Talk Title: Beyond Benchmarks: Why Classification is Still Hard in Practice
Abstract: Standard benchmarks often suggest that tasks like image classification are largely "solved". However, practitioners deploying models in industry frequently encounter scenarios where these solutions frequently fail, especially in critical fields like online safety and content moderation, where there is a long tail of special cases. This talk examines why performance frequently falls short of benchmark expectations in practice. We'll investigate key challenges such as: 1) efficiently obtaining nuanced specialized data; 2) understanding critical evaluation limitations; 3) efficiently training specialized models. Finally, we'll assess how Large Language Models (LLMs) can potentially assist, while also highlighting their limitations. Attendees will gain insights into diagnosing failures and developing robust strategies for tackling niche classification tasks in the real world.
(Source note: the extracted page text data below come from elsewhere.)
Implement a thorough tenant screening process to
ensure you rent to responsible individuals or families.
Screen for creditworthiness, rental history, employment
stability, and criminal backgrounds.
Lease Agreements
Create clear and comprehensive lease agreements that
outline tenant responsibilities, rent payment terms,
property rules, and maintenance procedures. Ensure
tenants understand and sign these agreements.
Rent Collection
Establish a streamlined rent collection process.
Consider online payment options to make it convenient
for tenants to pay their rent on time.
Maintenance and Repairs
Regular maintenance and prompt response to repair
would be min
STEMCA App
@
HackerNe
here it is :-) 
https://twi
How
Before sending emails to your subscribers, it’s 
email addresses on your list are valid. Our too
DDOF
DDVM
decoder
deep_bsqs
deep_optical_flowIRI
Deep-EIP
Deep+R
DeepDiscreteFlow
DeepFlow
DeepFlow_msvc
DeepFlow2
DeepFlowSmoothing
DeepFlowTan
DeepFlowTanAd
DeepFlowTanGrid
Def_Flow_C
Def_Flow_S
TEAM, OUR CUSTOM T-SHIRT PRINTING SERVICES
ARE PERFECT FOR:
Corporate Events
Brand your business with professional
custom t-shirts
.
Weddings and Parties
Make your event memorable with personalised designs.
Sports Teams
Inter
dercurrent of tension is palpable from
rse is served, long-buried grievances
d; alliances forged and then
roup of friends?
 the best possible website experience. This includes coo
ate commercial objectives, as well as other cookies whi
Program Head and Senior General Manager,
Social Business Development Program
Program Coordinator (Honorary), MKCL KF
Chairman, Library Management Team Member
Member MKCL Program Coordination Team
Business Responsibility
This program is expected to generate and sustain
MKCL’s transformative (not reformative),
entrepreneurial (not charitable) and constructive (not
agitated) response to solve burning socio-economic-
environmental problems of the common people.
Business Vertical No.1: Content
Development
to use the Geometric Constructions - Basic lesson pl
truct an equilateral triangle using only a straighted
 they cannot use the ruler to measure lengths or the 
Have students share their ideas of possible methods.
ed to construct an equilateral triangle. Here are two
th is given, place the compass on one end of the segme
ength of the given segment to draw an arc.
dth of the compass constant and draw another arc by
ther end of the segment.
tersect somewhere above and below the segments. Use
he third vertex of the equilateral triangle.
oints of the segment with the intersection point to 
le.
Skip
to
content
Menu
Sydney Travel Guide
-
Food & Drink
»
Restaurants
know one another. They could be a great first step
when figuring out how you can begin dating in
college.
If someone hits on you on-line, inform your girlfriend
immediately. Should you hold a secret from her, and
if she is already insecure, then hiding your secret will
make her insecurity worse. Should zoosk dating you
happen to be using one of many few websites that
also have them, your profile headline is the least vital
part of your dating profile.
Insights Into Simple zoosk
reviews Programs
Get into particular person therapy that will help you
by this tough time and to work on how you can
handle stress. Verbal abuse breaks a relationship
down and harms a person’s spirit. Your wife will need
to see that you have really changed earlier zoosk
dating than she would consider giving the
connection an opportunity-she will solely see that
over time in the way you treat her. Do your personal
Bio: Otilia Stretcu is a Senior Research Scientist at Google Research in Mountain View, California, working on methods and tools that enable non-AI-practitioners to efficiently train and deploy AI models for specialized applications using only domain knowledge. This work spans across multiple areas including large language models, active learning, few-shot learning, and knowledge distillation. Previously, she was a PhD student at Carnegie Mellon University, co-advised by Prof. Tom Mitchell and Prof. Barnabàs Pòczos. Her PhD research focused on developing algorithms for curriculum learning, semi-supervised learning, and graph-based learning, and applying them on problems related to health and neuroscience. Prior to her PhD, Otilia received an MPhil from the University of Cambridge, UK, where she was a Gates Cambridge scholar, and a BEng from Politehnica University of Timisoara, Romania.
Talk Title: The AI Scientist-v2: Workshop-Level Automated Scientific Discovery via Agentic Tree Search
Abstract: We introduce The AI Scientist-v2, an end-to-end agentic system capable of autonomously conducting scientific research, including hypothesis generation, experimentation, analysis, and manuscript writing. We demonstrated its capability by having one of its three AI-generated papers successfully navigate peer review at the ICLR workshop "I Can't Believe It's Not Better: Challenges in Applied Deep Learning". While this highlights AI's potential in scientific discovery, challenges remain: verifying AI outputs is time-intensive and the current system struggles with generating genuinely novel, high-impact hypotheses and justifying design decisions with deep domain expertise. This study, conducted with IRB approval and organizer cooperation, underscores the urgent need for community norms and transparency regarding AI-generated scientific content to ensure responsible development and maintain the integrity of peer review in the face of the potential influx of such papers.
Bio: Yutaro Yamada is a research scientist at Sakana AI. He previously earned a PhD in Statistics and Data Science from Yale University, supported by the Masason Fellowship. His research covers language processing, computer vision, and machine learning, with a current focus on AI agents.
Names are arranged in alphabetical order.